Muhammed Bera el Katırcı'nın Suriye'de ithalat, ihracat, tarım, finans, turizm, taşımacılık, güvenlik ve inşaat alanlarında şirketleri vardı. İkisi milletvekili olan Katırcı kardeşler 2011'de başlayan iç savaştan sonra öne çıktı, Esad rejiminin finansörlüğünü üstlenip petrol sevkiyatını kolaylaştırmasıyla parladı.

Katırcı ailesinin kolayca tahmin edilebileceği gibi bir silahlı milis grubu da vardı.

Muhammed Bera el Katırcı ve kardeşi Hüssam, ABD'nin yaptırım listesine dahil oldu.

The National News Muhammed Bera el Katırcı'yı İran ve Suriye arasındaki ticari ilişkilerde önemli bir figür olarak tanımladı, iş insanını kazançlı savaş ekonomisinin büyük oyuncularından biri olarak gösterdi.

Katırcı'nın Beşar Esad'a sadakatiyle tanındığının altını çizen yayın organı, Suriye'de ortaya çıkan yeni iş insanı sınıfının milislere finansman sağladığını, hatta komuta ettiğini vurguladı.

İtalyan yayın organı Corriere della Sera ise, Muhammed Bera el Katırcı'yı Esad yanlısı 'savaş ağası' olarak niteledi.

Haberin Devamı
'HAPSE GİDECEĞİZ AMA ORDUYA DEĞİL'


İsrail'de rehine yakınları aylardır devam eden protestolarında sıklıkla otoyol kapattı ve trafiği durdurdu. Haklarında zorunlu askerlik yasası çıkarılan Ortodoks Yahudiler de rehine yakınlarıyla benzer bir protestoya imza attı.
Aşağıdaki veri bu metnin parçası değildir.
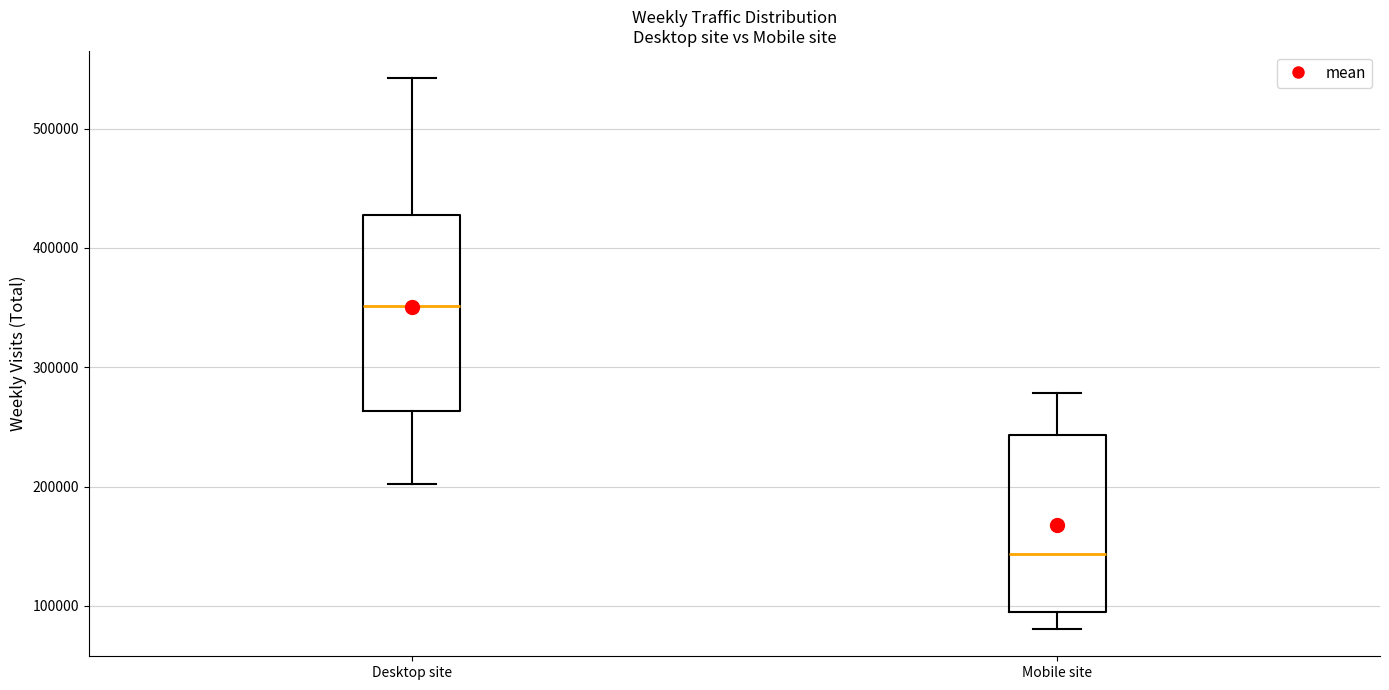

Where does the median line of the box for Desktop site sit on the y-axis? The values are not printed on the chart, so give them approximately, as read against the axis.

350000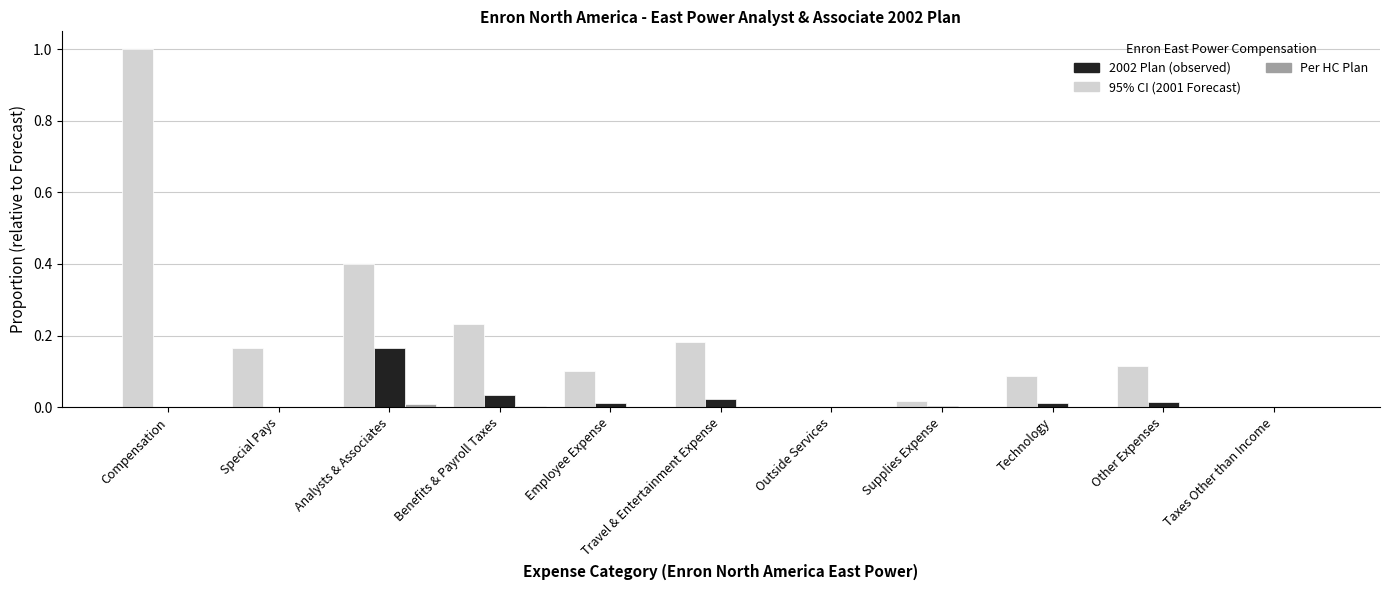

At which category is the sum across all series the highest?

Compensation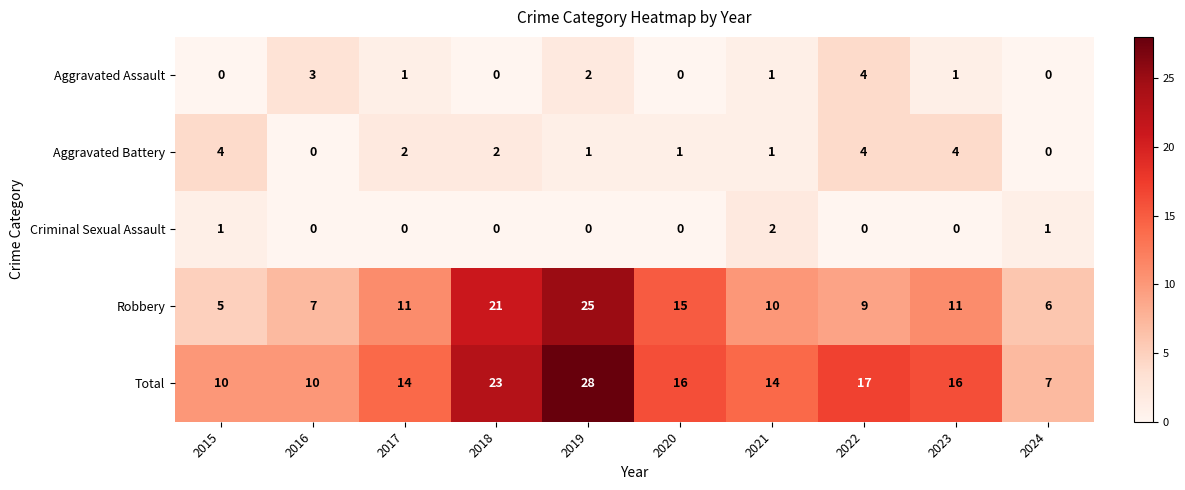

What value does the Total series have at 2020, to the nearest 10?

20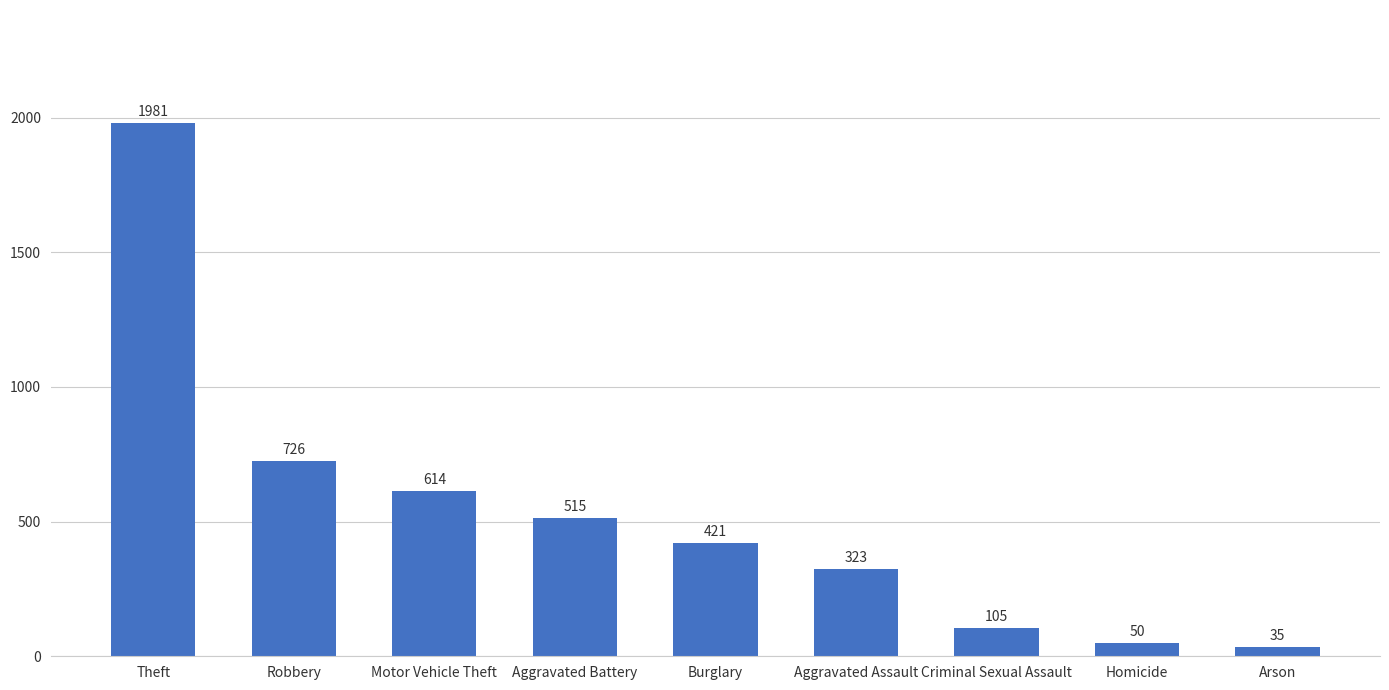

Which label corresponds to the largest value in the chart?

Theft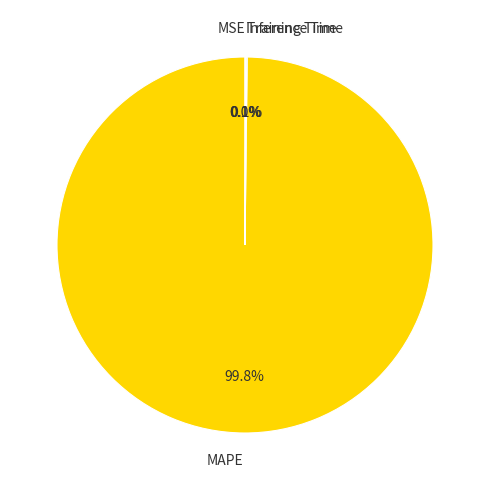

Is there a majority slice in this chart?

Yes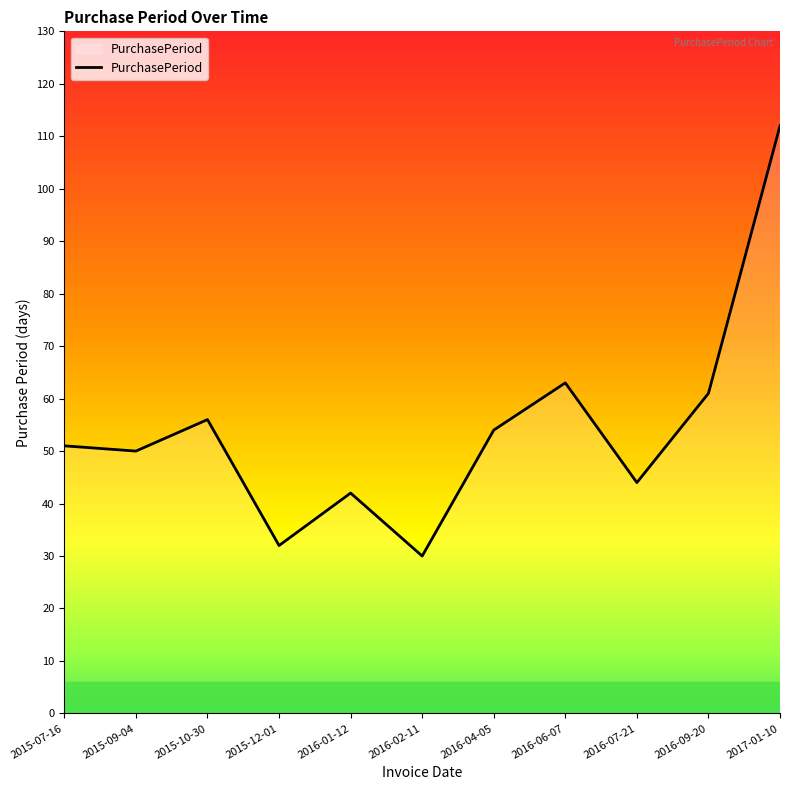

True or false: the data shows 112 at 2017-01-10.

True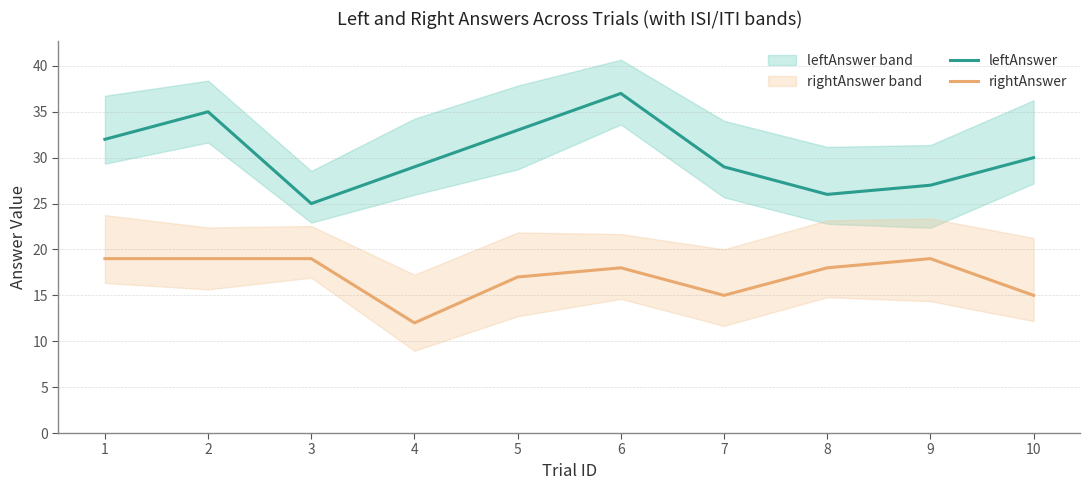

Read the leftAnswer value at 3, to the nearest 5.

25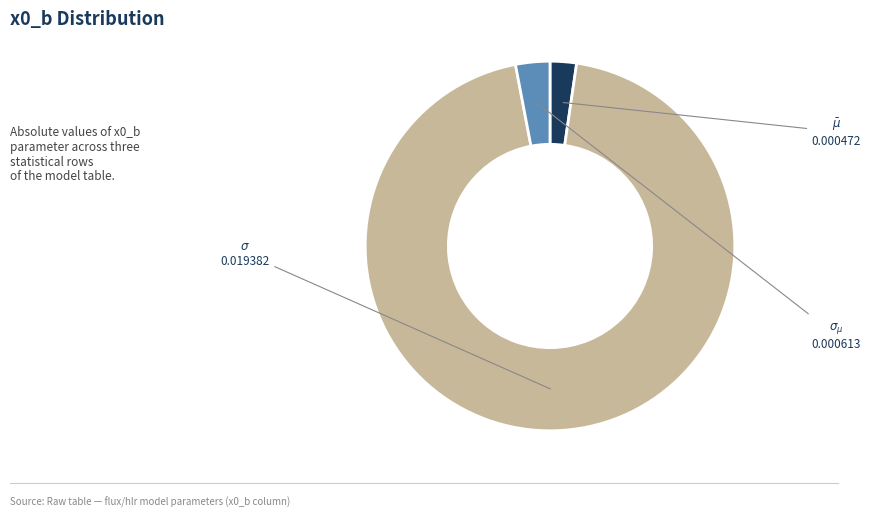

Count the number of slices in the pie.

3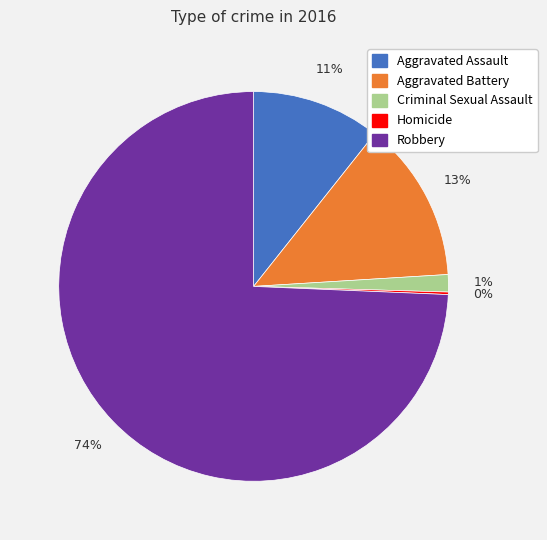

True or false: Criminal Sexual Assault accounts for 9% of the total.

False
Askerlik karşıtı ultra Ortodoks Yahudiler (Harediler), kuzeydeki Biney Barak yakınlarında yer alan 4 numaralı otoyolu kapattı.

Protestocular polise 'Naziler' diye bağırdı, 'Ölürüz askere gitmeyiz' sloganları attı. Bir göstericinin elindeki pankartta 'Hapse gideceğiz ancak orduya değil' yazıyordu.

Olaylı gösteride dokuz Ortodoks Yahudi gözaltına alındı, protestocular sürüklenerek otoyoldan çıkarıldı.

Aynı bölgede hahamlarla görüşmeye gelen İsrail ordusundan generaller ise 'Katiller' sloganlarıyla karşılandı. İsrailli komutanların araçlarına şişeler fırlatıldı.

İsrail'de zorunlu askerlikten muaf tutulan Ortodoks Yahudiler için durum Gazze Şeridi'ndeki savaşla birlikte değişti. Yüksek Mahkeme Haziran ayı sonunda Haredilerin de askere alınmasına karar verdi, 21 Temmuz tarihinde ilk sevkler gerçekleşecek.

Çoğu dini gerekçelerle askere gitmeyi reddeden Ortodoks Yahudiler, dokuz milyon insanın yaşadığı İsrail'de nüfusun yaklaşık yüzde 12'sini oluşturuyor.